• _Extrait_:

· · · · · · ·

Leurs vidéos spectaculaires attirent des centaines de milliers, voire des millions de clics et de « j'aime ». Les jeunes les admirent, les commanditaires et les annonceurs en raffolent. Entrevue avec trois vedettes sportives de l'internet.

Danny MacAskill, l'homme aux millions d'idées

La toute dernière vidéo du trialiste Danny MacAskill a déjà été visionnée plus de 10 millions de fois depuis sa publication sur YouTube, il y a à peine deux semaines. On voit l'Écossais d'origine (qui fête ses 30 ans aujourd'hui) rouler sur les toits colorés de Grande Canarie, au large des côtes africaines. Si les commandites y sont bien visibles (Red Bull et Go Pro en tête), « toutes ses vidéos sont une création de sa vision et de son imagination », nous dit-on.Est-ce que le danger fait partie du plaisir ?

· · · · · · ·

• _Données fournies_:
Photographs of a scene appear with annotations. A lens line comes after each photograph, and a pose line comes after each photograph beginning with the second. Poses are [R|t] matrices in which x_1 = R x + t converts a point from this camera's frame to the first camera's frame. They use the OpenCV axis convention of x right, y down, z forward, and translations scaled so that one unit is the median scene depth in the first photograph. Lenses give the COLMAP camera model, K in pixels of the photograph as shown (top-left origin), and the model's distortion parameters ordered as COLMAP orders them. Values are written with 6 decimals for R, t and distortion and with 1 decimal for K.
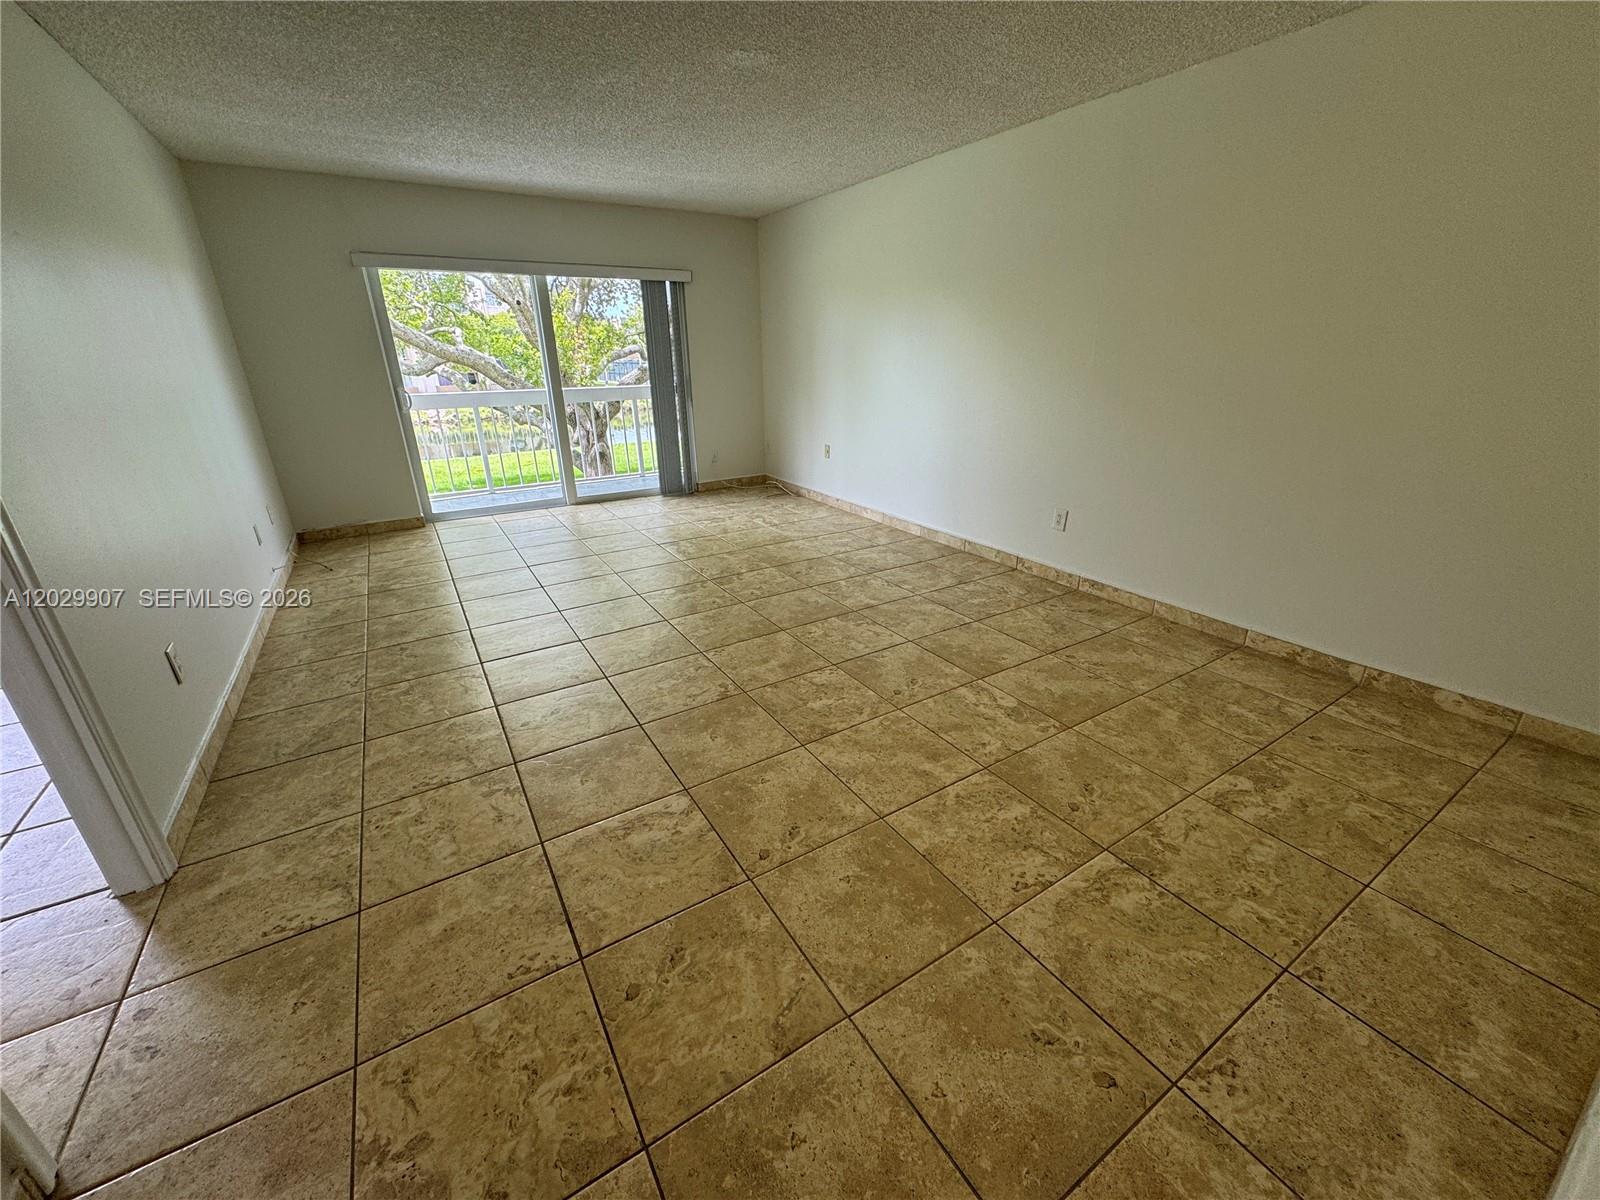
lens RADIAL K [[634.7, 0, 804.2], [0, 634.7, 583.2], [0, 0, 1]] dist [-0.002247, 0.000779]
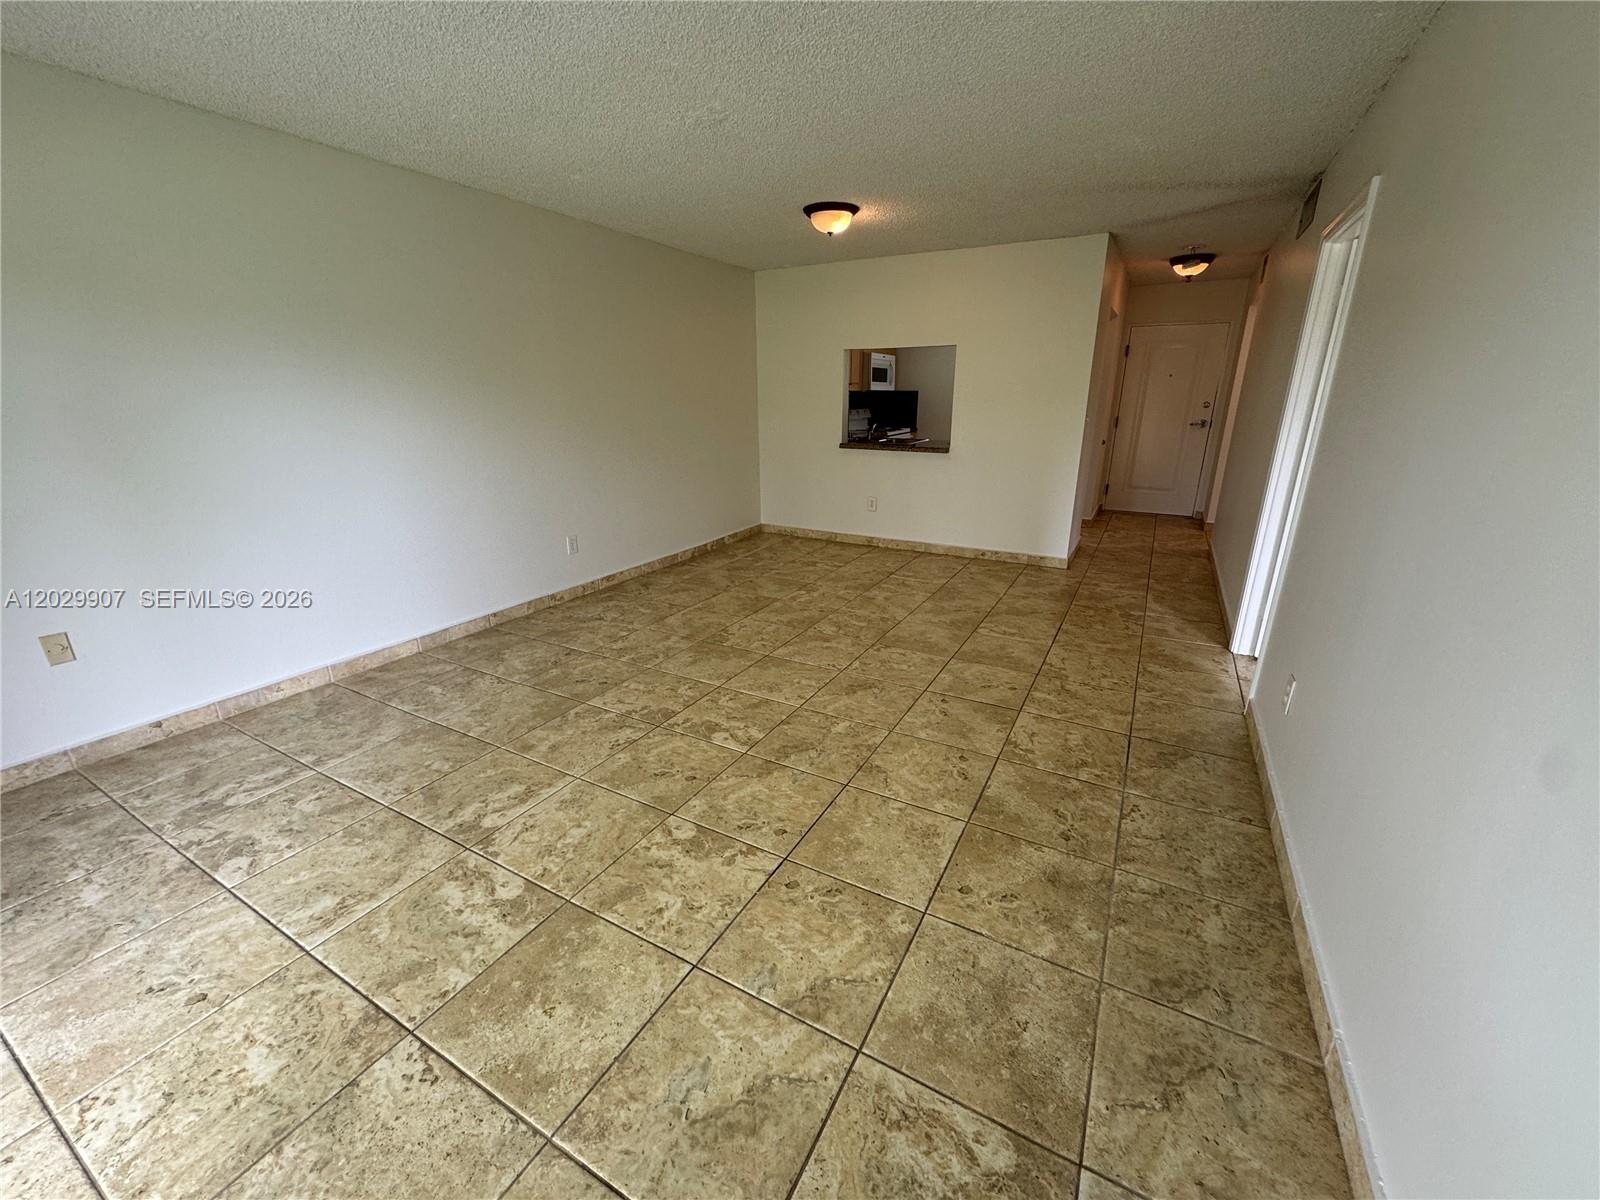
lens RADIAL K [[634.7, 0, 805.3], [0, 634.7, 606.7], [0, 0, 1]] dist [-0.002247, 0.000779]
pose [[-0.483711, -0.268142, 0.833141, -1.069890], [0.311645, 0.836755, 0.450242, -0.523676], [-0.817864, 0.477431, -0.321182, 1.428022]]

· · · · · · ·

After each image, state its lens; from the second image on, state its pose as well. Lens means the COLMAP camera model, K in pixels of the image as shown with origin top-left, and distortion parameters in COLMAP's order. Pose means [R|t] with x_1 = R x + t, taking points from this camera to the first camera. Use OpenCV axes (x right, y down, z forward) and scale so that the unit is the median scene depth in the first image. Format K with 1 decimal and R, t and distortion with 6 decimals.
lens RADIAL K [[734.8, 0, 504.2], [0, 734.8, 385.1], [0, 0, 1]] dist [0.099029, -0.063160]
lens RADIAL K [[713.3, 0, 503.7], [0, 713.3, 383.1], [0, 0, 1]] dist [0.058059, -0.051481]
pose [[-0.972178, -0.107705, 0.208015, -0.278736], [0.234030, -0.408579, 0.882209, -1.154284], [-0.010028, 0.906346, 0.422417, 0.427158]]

· · · · · · ·

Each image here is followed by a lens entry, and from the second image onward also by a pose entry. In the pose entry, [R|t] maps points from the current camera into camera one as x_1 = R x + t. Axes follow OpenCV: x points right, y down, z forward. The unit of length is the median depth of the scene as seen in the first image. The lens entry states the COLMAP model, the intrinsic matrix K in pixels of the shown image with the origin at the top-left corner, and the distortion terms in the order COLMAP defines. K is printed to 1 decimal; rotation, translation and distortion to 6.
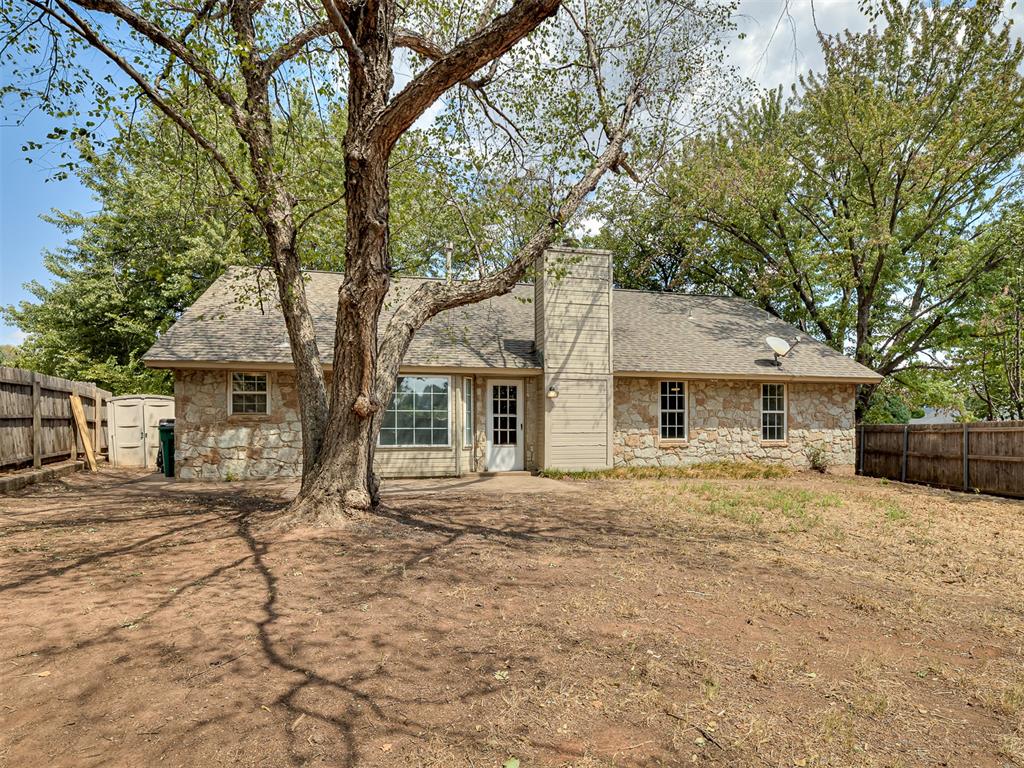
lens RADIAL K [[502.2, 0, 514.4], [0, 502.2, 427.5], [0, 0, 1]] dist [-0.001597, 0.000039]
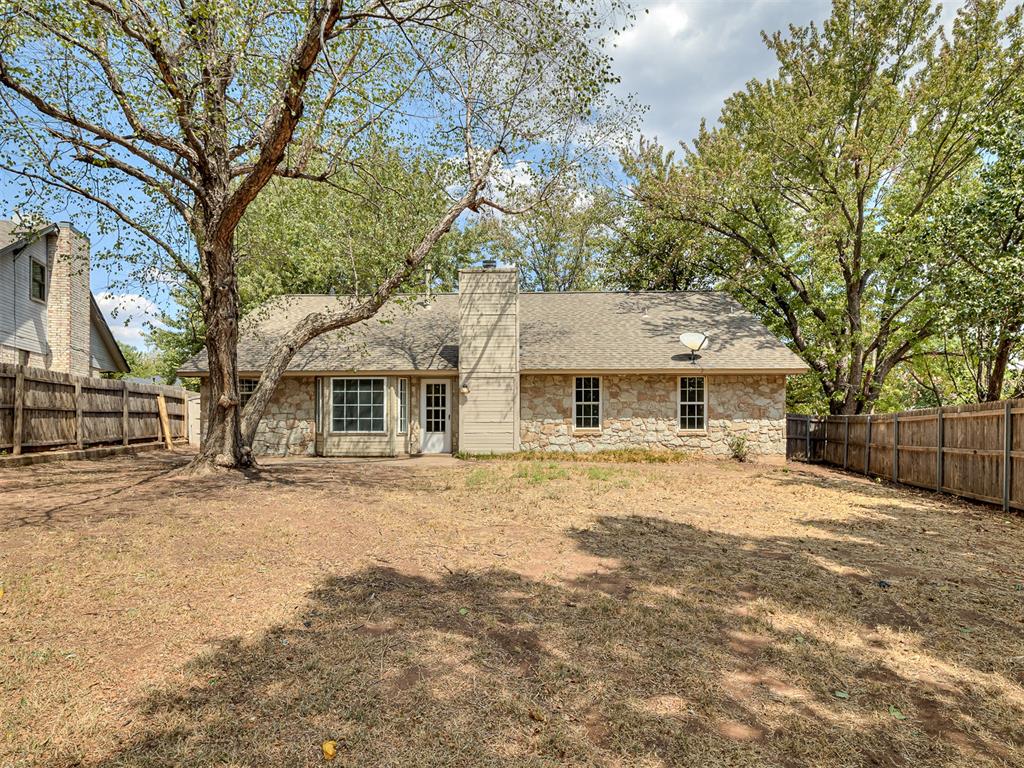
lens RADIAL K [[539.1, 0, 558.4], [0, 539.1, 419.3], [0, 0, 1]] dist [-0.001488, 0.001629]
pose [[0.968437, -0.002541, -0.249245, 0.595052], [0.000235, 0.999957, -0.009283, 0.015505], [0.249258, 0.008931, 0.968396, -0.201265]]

· · · · · · ·

• _Consigne_:
Rédigez la suite de l'article sur les vedettes sportives de l'internet, en reprenant juste après sa dernière phrase.

• _Réponse attendue_:
Non, tout comme le risque ne fait pas partie de la fascination que j'ai à rouler. Je prends toujours des précautions quand c'est nécessaire, surtout quand j'apprends de nouveaux trucs. Par exemple, j'utilise de la mousse quand j'essaie d'apprendre des culbutes. Cela dit, ce n'est pas toujours possible dans les rues : je dois alors jauger la situation. Je ferai une manoeuvre à risque élevé uniquement si j'en ai envie et si je peux le faire de façon contrôlée.

Qu'est-ce qui vous incite à repousser ainsi les limites de votre sport ?

Je pense qu'il est naturel de vouloir toujours repousser les limites - c'est ce en quoi consiste le sport. En tournage ou dans la vie quotidienne, j'essaie d'aller à des endroits où je n'ai jamais été. Je peux tomber quelquefois, je peux me faire mal, mais au bout du compte, j'obtiens le résultat. Et je crois avoir un très bon indicateur de ce que je suis capable de faire.

Quelle est votre principale préoccupation lorsque vous tournez une vidéo ?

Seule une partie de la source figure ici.